▶ **TASK DATA**:
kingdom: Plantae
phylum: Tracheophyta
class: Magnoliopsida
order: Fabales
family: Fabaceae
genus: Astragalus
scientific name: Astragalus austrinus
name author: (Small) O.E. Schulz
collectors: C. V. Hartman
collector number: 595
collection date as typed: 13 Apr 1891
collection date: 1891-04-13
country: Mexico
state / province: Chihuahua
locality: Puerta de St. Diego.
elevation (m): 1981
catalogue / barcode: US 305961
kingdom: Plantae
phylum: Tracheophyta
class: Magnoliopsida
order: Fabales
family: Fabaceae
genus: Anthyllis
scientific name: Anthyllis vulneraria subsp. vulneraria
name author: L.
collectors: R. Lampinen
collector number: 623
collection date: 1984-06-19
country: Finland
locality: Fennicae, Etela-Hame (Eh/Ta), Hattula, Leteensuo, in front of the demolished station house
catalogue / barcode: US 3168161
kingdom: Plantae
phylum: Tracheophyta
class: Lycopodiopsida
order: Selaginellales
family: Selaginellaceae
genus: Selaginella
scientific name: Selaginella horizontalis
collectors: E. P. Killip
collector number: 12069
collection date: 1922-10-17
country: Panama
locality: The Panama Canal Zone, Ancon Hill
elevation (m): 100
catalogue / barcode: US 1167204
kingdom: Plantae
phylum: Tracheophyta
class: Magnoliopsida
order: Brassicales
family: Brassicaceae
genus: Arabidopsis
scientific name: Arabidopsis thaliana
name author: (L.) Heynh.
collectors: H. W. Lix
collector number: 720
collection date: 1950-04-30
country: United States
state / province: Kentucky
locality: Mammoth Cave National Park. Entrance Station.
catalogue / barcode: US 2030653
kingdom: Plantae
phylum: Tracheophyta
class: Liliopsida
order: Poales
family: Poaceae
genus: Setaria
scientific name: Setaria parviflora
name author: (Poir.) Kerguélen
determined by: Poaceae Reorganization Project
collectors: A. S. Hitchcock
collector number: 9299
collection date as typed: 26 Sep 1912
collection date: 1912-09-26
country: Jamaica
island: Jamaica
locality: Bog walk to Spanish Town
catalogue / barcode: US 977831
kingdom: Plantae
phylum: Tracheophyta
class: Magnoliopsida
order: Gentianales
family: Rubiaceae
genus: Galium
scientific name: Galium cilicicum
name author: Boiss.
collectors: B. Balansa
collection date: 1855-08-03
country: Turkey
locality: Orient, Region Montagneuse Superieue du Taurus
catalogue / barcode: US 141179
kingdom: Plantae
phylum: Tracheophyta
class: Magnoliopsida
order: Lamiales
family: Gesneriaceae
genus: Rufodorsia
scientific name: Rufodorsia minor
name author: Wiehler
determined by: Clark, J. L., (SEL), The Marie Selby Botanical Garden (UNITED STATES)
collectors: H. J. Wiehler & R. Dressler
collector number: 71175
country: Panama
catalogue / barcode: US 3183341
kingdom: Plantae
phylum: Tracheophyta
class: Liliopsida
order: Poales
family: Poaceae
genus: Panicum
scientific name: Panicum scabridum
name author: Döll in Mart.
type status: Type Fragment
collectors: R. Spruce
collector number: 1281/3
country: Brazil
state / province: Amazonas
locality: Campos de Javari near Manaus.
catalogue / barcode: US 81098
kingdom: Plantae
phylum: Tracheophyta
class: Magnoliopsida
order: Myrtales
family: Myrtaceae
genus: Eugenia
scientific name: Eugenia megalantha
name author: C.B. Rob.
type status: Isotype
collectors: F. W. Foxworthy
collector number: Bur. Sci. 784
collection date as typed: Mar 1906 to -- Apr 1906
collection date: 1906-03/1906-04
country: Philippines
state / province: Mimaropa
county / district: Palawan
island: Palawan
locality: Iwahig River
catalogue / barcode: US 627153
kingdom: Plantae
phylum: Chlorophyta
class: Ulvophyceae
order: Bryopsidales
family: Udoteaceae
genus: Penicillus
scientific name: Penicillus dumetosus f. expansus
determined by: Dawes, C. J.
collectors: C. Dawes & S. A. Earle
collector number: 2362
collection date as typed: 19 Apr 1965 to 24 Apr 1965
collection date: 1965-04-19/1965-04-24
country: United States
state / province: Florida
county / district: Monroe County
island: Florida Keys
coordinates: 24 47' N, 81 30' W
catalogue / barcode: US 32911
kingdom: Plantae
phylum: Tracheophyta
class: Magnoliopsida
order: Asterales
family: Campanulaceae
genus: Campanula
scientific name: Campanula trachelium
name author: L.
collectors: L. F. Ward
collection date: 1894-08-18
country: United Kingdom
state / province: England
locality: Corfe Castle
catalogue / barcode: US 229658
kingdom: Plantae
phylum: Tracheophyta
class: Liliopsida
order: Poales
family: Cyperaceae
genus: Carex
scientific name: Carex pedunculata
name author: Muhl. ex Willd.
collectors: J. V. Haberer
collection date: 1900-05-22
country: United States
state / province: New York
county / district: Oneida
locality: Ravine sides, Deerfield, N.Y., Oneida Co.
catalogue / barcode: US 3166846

▶ **WORK TO BE COMPLETED**:
Copy every row above word for word, keeping each line and its order unchanged.

▶ **RESULT BELOW**:
kingdom: Plantae
phylum: Tracheophyta
class: Magnoliopsida
order: Fabales
family: Fabaceae
genus: Astragalus
scientific name: Astragalus austrinus
name author: (Small) O.E. Schulz
collectors: C. V. Hartman
collector number: 595
collection date as typed: 13 Apr 1891
collection date: 1891-04-13
country: Mexico
state / province: Chihuahua
locality: Puerta de St. Diego.
elevation (m): 1981
catalogue / barcode: US 305961
kingdom: Plantae
phylum: Tracheophyta
class: Magnoliopsida
order: Fabales
family: Fabaceae
genus: Anthyllis
scientific name: Anthyllis vulneraria subsp. vulneraria
name author: L.
collectors: R. Lampinen
collector number: 623
collection date: 1984-06-19
country: Finland
locality: Fennicae, Etela-Hame (Eh/Ta), Hattula, Leteensuo, in front of the demolished station house
catalogue / barcode: US 3168161
kingdom: Plantae
phylum: Tracheophyta
class: Lycopodiopsida
order: Selaginellales
family: Selaginellaceae
genus: Selaginella
scientific name: Selaginella horizontalis
collectors: E. P. Killip
collector number: 12069
collection date: 1922-10-17
country: Panama
locality: The Panama Canal Zone, Ancon Hill
elevation (m): 100
catalogue / barcode: US 1167204
kingdom: Plantae
phylum: Tracheophyta
class: Magnoliopsida
order: Brassicales
family: Brassicaceae
genus: Arabidopsis
scientific name: Arabidopsis thaliana
name author: (L.) Heynh.
collectors: H. W. Lix
collector number: 720
collection date: 1950-04-30
country: United States
state / province: Kentucky
locality: Mammoth Cave National Park. Entrance Station.
catalogue / barcode: US 2030653
kingdom: Plantae
phylum: Tracheophyta
class: Liliopsida
order: Poales
family: Poaceae
genus: Setaria
scientific name: Setaria parviflora
name author: (Poir.) Kerguélen
determined by: Poaceae Reorganization Project
collectors: A. S. Hitchcock
collector number: 9299
collection date as typed: 26 Sep 1912
collection date: 1912-09-26
country: Jamaica
island: Jamaica
locality: Bog walk to Spanish Town
catalogue / barcode: US 977831
kingdom: Plantae
phylum: Tracheophyta
class: Magnoliopsida
order: Gentianales
family: Rubiaceae
genus: Galium
scientific name: Galium cilicicum
name author: Boiss.
collectors: B. Balansa
collection date: 1855-08-03
country: Turkey
locality: Orient, Region Montagneuse Superieue du Taurus
catalogue / barcode: US 141179
kingdom: Plantae
phylum: Tracheophyta
class: Magnoliopsida
order: Lamiales
family: Gesneriaceae
genus: Rufodorsia
scientific name: Rufodorsia minor
name author: Wiehler
determined by: Clark, J. L., (SEL), The Marie Selby Botanical Garden (UNITED STATES)
collectors: H. J. Wiehler & R. Dressler
collector number: 71175
country: Panama
catalogue / barcode: US 3183341
kingdom: Plantae
phylum: Tracheophyta
class: Liliopsida
order: Poales
family: Poaceae
genus: Panicum
scientific name: Panicum scabridum
name author: Döll in Mart.
type status: Type Fragment
collectors: R. Spruce
collector number: 1281/3
country: Brazil
state / province: Amazonas
locality: Campos de Javari near Manaus.
catalogue / barcode: US 81098
kingdom: Plantae
phylum: Tracheophyta
class: Magnoliopsida
order: Myrtales
family: Myrtaceae
genus: Eugenia
scientific name: Eugenia megalantha
name author: C.B. Rob.
type status: Isotype
collectors: F. W. Foxworthy
collector number: Bur. Sci. 784
collection date as typed: Mar 1906 to -- Apr 1906
collection date: 1906-03/1906-04
country: Philippines
state / province: Mimaropa
county / district: Palawan
island: Palawan
locality: Iwahig River
catalogue / barcode: US 627153
kingdom: Plantae
phylum: Chlorophyta
class: Ulvophyceae
order: Bryopsidales
family: Udoteaceae
genus: Penicillus
scientific name: Penicillus dumetosus f. expansus
determined by: Dawes, C. J.
collectors: C. Dawes & S. A. Earle
collector number: 2362
collection date as typed: 19 Apr 1965 to 24 Apr 1965
collection date: 1965-04-19/1965-04-24
country: United States
state / province: Florida
county / district: Monroe County
island: Florida Keys
coordinates: 24 47' N, 81 30' W
catalogue / barcode: US 32911
kingdom: Plantae
phylum: Tracheophyta
class: Magnoliopsida
order: Asterales
family: Campanulaceae
genus: Campanula
scientific name: Campanula trachelium
name author: L.
collectors: L. F. Ward
collection date: 1894-08-18
country: United Kingdom
state / province: England
locality: Corfe Castle
catalogue / barcode: US 229658
kingdom: Plantae
phylum: Tracheophyta
class: Liliopsida
order: Poales
family: Cyperaceae
genus: Carex
scientific name: Carex pedunculata
name author: Muhl. ex Willd.
collectors: J. V. Haberer
collection date: 1900-05-22
country: United States
state / province: New York
county / district: Oneida
locality: Ravine sides, Deerfield, N.Y., Oneida Co.
catalogue / barcode: US 3166846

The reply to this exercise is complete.